Crucially, the denial architecture comes with an invoice. The NSS states the American military “cannot, and should not have to, do this alone.” It insists allies “must step up and spend—and more importantly do—much more,” and it defines what U.S. diplomacy should prioritize: pressing First Island Chain allies for greater U.S. access to “ports and other facilities,” higher defense spending, and investments in capabilities aimed at deterring aggression.
This is where the “retreat” narrative collapses. The text is not describing U.S. disappearance from the region. It is describing a shift from U.S.-centric deterrence toward deterrence by network: the U.S. remains the system integrator and high-end provider, but allies become geography providers (access), budget multipliers (spending), and operational enablers (capabilities). The NSS even makes clear that keeping sea lanes open will require further U.S. investment, “especially naval,” alongside cooperation with other affected states “from India to Japan and beyond.”
If you read the Taiwan section as “America sells weapons and goes home,” you miss what the text privileges: access, basing, and integrated denial along the First Island Chain. That is not absence; it is posture redesign.
The strategic risk is that this dual-track writing—softened declaratory language paired with hardened deterrence architecture—invites competing readings in Beijing, Taipei, Tokyo, and Seoul. The policy may deter by keeping multiple audiences uncertain about exact thresholds. But in a crisis, uncertainty can also complicate signaling and increase miscalculation.
The Functional Turn’s Implications
The “functional turn” is not merely rhetorical. It has strategic consequences precisely because it reshapes how different audiences interpret U.S. intentions.
For Beijing, the declaratory loosening invites an easy misread: that Washington is lowering the temperature and making room for bargaining. That reading is already visible in the wider discourse ecosystem that treats “Western Hemisphere first” as a proxy for Indo-Pacific deprioritization. But the operational text points in the other direction: overmatch, denial, and an alliance-based basing network. The 2025 NSS appears designed to keep both perceptions alive—elastic politics plus rigid posture. That combination can strengthen deterrence by obscuring the exact U.S. response curve; it can also increase miscalculation risk if one side overweights the “soft” layer and discounts the “hard” one.
For Taipei, the functionalization is double-edged. On one hand, describing Taiwan as indispensable to chips, shipping, and theater geometry arguably strengthens the argument that Taiwan matters even in a values-skeptical administration. Taiwan is no longer defended because it is democratic; it is defended because it is structurally embedded in U.S. economic security and military architecture. On the other hand, an asset-based framing can be more transactional. If Taiwan is a node in American value chains, then “protection” can be priced—through higher defense spending, procurement choices, and political alignment. The NSS makes this explicit by tying deterrence to allied spending and capability investments.

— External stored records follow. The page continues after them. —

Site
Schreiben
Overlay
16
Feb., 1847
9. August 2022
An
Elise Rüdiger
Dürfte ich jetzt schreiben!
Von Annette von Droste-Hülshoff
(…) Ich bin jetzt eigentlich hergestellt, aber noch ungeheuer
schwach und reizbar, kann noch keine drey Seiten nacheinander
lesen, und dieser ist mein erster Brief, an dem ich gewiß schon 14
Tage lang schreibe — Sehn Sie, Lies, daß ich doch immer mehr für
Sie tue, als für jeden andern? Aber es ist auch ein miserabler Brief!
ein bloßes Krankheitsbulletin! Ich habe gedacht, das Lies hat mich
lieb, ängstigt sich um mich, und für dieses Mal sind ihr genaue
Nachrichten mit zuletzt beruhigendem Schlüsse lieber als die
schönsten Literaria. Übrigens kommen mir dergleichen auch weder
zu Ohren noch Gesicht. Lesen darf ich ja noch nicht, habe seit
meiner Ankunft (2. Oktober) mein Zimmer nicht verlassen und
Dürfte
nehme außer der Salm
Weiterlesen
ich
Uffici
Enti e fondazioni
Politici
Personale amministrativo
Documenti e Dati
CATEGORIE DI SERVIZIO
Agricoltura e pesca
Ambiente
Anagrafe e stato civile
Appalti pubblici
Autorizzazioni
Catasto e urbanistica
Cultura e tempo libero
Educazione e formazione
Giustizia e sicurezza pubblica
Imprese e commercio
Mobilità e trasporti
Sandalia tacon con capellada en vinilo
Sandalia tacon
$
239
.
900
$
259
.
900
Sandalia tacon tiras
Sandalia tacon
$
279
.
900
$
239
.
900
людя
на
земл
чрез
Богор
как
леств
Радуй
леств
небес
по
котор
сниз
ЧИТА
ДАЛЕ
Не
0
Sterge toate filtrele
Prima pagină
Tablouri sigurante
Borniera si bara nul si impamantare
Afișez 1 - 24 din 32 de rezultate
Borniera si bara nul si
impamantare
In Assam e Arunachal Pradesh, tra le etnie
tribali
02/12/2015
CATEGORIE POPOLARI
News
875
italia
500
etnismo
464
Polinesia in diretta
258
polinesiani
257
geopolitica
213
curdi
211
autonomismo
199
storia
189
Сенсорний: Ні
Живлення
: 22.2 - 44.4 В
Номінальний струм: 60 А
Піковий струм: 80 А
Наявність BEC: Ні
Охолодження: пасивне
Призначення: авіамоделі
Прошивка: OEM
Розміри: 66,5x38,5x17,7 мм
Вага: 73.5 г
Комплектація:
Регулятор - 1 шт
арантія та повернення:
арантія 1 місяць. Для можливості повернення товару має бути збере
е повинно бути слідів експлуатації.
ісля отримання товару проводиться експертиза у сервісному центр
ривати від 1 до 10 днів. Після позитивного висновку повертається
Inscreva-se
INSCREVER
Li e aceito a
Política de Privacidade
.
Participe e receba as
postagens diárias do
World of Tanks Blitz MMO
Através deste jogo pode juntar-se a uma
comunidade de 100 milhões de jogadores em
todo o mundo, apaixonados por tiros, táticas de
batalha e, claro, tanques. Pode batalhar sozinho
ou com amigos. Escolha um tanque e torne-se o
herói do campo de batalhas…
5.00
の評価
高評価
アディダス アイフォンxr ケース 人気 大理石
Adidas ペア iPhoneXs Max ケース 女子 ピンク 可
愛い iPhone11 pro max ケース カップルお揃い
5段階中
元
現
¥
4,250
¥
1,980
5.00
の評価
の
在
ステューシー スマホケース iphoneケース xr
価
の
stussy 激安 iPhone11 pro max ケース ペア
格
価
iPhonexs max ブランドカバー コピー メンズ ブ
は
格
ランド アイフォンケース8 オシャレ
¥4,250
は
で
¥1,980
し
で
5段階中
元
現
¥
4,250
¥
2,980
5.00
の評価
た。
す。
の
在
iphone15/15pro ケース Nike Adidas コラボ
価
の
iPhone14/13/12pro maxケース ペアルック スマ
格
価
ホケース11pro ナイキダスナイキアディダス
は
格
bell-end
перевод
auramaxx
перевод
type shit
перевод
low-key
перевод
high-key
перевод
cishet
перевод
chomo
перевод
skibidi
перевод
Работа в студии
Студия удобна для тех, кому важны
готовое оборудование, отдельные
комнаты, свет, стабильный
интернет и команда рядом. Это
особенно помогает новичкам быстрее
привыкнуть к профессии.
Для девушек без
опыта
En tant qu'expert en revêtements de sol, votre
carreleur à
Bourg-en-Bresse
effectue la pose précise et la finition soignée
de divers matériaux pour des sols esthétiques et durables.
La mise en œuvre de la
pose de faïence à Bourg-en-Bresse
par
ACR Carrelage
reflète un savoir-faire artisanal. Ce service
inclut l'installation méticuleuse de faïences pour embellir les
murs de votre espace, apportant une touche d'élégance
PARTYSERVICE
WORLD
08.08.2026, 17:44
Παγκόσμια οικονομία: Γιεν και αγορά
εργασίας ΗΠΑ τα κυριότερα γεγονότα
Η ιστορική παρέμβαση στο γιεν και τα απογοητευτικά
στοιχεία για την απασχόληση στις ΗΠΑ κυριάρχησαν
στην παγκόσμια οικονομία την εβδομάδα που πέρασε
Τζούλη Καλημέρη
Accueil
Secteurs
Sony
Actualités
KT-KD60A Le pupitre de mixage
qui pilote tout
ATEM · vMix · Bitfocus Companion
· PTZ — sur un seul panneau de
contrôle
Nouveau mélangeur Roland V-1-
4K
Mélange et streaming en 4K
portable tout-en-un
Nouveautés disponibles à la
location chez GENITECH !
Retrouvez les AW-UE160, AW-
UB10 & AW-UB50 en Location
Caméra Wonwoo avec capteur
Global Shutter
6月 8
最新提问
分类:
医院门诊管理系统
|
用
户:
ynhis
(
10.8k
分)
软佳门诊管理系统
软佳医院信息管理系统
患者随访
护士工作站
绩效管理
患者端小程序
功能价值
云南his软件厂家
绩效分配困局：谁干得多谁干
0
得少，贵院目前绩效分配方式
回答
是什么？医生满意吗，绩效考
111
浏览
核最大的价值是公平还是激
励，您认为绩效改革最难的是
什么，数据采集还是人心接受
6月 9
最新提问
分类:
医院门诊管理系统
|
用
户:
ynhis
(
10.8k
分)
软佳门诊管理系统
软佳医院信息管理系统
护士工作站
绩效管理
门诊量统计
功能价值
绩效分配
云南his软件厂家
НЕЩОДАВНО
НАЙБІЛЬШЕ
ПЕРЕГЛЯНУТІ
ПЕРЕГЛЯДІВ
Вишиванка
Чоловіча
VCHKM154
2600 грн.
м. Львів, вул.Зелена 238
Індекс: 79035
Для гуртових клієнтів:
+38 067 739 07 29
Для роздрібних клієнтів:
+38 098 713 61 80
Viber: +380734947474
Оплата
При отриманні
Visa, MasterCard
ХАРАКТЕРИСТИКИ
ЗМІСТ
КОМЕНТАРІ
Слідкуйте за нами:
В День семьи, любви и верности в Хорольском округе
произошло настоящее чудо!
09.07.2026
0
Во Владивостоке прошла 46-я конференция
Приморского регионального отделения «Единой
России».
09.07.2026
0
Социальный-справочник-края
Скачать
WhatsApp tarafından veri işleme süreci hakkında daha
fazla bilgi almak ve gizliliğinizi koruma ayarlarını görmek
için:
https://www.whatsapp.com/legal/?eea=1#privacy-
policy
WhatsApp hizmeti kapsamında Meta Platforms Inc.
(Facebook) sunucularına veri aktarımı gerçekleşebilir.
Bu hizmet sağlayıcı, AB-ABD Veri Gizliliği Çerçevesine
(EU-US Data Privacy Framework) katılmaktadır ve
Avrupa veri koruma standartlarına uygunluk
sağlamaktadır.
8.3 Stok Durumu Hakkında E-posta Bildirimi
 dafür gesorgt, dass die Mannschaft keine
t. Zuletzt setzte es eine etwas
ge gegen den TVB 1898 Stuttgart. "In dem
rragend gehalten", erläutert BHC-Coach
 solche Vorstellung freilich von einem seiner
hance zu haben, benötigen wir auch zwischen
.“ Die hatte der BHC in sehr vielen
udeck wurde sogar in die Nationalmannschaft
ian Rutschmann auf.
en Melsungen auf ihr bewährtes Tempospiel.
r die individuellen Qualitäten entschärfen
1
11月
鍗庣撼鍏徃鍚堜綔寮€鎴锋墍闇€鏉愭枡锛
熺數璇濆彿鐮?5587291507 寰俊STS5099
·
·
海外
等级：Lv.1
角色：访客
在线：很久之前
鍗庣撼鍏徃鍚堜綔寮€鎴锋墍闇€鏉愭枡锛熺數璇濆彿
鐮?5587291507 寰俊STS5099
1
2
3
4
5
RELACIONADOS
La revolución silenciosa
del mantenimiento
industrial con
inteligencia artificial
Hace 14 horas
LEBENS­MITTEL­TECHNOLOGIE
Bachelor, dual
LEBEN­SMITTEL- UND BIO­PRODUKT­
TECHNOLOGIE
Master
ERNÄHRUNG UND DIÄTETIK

Taken together, the 2025 NSS does not signal an American exit from the Indo-Pacific so much as a repricing and rebasing of deterrence in a more explicitly transactional idiom. Taiwan is no longer defended primarily as a fellow democracy in a contest of systems; it is defended as a functional hinge in an interlocked maritime-industrial architecture, where chips, sea lanes, and island-chain geometry define the U.S. stake.